### [Written request A]
Reproduce the passage about Montreal bagels word for word, from "But as I munched" up to and including "bite with anticipation.".

### [Text section]
>>>

But as I munched on my first bites, it wasn’t Montreal that I remembered. Instead, it was a wedding in Ireland in 1998, the year after I graduated from McGill. One of the guests had flown in from Montreal, hauling two dozen bagels that she’d picked up from Fairmount Bagel on the way to the airport, at the request of the groom. Until that moment, I’d never realized the fervour that Montreal-style bagels inspired in their fans. In fact, though I was embarrassed to admit it, I hadn’t even bothered to try a Montreal-style bagel during my four years in the city. So, carefully setting aside my groomsman’s top hat and spreading napkins over my tuxedoed lap, I leaned into my first bite with anticipation.

The problem, as Maria Balinka points out in her 2008 book The Bagel: The Surprising History of a Modest Bread, is that “a traditionally made bagel is past its prime after a mere five hours.” At Fairmount and St-Viateur, the duelling titans of Montreal bageldom, the bagels are hand-rolled and cooked in wood-fired ovens that stay hot 24 hours a day, 365 days a year—and when they emerge, they’re ready to eat right then and there. Stick them on a plane to Dublin or ferry them by train to Toronto, and that ephemeral moment of perfection, when the crisp outer sheen and soft, chewy centre are balanced in perfect harmony, has passed. In the blink of an eye, they’re stale.

<<<

### [Written request B]
Gather every line in the records that contains the string "shortInstrumentName".

### [Data entries]
>>>

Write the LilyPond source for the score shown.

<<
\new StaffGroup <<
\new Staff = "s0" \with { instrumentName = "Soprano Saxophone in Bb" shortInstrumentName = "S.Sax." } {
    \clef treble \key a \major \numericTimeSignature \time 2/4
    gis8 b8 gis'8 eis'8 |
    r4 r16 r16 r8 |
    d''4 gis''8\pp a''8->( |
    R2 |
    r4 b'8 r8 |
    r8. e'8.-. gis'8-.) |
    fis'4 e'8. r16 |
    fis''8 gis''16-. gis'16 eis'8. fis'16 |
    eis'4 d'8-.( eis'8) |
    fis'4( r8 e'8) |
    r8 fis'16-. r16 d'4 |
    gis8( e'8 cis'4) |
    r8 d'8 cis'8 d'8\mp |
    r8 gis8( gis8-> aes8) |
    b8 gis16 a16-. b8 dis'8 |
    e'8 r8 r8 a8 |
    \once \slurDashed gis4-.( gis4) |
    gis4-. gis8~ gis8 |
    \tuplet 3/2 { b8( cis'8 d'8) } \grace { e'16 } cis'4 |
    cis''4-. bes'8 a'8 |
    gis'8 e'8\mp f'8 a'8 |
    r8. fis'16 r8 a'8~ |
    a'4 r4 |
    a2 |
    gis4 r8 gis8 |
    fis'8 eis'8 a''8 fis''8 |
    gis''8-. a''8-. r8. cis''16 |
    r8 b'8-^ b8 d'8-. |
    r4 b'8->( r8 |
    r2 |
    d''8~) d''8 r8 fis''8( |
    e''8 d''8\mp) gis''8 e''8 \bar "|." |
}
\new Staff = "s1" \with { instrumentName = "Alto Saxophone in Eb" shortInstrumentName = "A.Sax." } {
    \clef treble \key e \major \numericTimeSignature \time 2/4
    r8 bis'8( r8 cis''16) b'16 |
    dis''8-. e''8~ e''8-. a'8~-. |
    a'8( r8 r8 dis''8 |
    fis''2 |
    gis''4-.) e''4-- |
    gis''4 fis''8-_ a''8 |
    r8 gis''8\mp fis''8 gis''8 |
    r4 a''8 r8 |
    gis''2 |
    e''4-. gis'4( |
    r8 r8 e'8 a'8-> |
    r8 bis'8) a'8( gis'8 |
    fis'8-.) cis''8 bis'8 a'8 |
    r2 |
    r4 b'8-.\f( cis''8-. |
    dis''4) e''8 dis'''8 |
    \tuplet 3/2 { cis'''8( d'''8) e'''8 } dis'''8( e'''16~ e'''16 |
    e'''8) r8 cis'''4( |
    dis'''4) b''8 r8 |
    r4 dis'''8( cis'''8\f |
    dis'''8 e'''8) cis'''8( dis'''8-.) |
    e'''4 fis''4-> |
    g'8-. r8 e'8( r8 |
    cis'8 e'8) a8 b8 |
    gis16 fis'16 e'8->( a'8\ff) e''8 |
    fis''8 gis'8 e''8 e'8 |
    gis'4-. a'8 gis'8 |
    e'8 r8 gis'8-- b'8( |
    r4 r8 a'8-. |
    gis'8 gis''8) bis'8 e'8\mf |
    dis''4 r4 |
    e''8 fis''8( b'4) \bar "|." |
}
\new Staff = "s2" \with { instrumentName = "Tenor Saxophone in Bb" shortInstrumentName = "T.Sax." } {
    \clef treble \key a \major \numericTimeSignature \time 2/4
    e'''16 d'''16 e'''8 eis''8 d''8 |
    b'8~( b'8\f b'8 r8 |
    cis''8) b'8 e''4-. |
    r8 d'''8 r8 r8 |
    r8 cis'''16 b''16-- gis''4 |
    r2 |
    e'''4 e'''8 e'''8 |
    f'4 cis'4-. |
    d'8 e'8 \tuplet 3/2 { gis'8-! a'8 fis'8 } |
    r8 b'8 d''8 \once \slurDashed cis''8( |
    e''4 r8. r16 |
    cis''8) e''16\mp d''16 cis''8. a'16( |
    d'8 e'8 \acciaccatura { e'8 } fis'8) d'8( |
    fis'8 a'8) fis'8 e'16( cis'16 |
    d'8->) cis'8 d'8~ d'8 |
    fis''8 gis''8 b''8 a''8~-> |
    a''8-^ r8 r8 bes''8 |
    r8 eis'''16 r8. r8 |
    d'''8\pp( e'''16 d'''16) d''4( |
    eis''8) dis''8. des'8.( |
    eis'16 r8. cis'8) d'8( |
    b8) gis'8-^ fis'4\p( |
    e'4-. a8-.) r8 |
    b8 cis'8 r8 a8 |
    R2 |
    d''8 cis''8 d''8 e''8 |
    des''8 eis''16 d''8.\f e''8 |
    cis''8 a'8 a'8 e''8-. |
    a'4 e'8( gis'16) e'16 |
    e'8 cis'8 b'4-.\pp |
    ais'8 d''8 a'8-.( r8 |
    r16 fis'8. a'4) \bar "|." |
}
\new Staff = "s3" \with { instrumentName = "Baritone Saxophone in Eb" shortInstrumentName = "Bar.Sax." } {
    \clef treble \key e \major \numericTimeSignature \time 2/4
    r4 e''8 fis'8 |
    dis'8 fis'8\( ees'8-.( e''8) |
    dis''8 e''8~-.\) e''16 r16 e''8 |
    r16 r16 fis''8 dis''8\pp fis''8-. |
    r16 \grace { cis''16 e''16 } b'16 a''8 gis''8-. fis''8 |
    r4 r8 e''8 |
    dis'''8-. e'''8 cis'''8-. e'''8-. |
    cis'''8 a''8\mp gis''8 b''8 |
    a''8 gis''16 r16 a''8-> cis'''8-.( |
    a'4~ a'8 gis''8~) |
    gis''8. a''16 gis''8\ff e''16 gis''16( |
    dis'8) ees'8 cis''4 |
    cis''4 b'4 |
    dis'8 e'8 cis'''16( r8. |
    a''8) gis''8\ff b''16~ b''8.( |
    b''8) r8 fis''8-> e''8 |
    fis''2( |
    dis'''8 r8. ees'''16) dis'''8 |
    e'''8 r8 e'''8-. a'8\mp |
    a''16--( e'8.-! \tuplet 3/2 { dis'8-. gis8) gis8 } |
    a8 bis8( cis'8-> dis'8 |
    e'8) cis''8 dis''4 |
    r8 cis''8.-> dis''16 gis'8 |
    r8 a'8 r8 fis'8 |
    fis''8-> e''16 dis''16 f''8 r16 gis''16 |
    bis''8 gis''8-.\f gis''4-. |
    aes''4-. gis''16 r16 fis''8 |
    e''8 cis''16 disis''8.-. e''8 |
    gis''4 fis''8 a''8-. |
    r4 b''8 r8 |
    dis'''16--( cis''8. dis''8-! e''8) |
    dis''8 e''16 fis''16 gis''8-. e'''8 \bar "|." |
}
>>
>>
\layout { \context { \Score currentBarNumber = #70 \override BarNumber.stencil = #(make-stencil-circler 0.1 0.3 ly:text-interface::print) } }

<<<

### [Answer A]
But as I munched on my first bites, it wasn’t Montreal that I remembered. Instead, it was a wedding in Ireland in 1998, the year after I graduated from McGill. One of the guests had flown in from Montreal, hauling two dozen bagels that she’d picked up from Fairmount Bagel on the way to the airport, at the request of the groom. Until that moment, I’d never realized the fervour that Montreal-style bagels inspired in their fans. In fact, though I was embarrassed to admit it, I hadn’t even bothered to try a Montreal-style bagel during my four years in the city. So, carefully setting aside my groomsman’s top hat and spreading napkins over my tuxedoed lap, I leaned into my first bite with anticipation.

### [Answer B]
\new Staff = "s0" \with { instrumentName = "Soprano Saxophone in Bb" shortInstrumentName = "S.Sax." } {
\new Staff = "s1" \with { instrumentName = "Alto Saxophone in Eb" shortInstrumentName = "A.Sax." } {
\new Staff = "s2" \with { instrumentName = "Tenor Saxophone in Bb" shortInstrumentName = "T.Sax." } {
\new Staff = "s3" \with { instrumentName = "Baritone Saxophone in Eb" shortInstrumentName = "Bar.Sax." } {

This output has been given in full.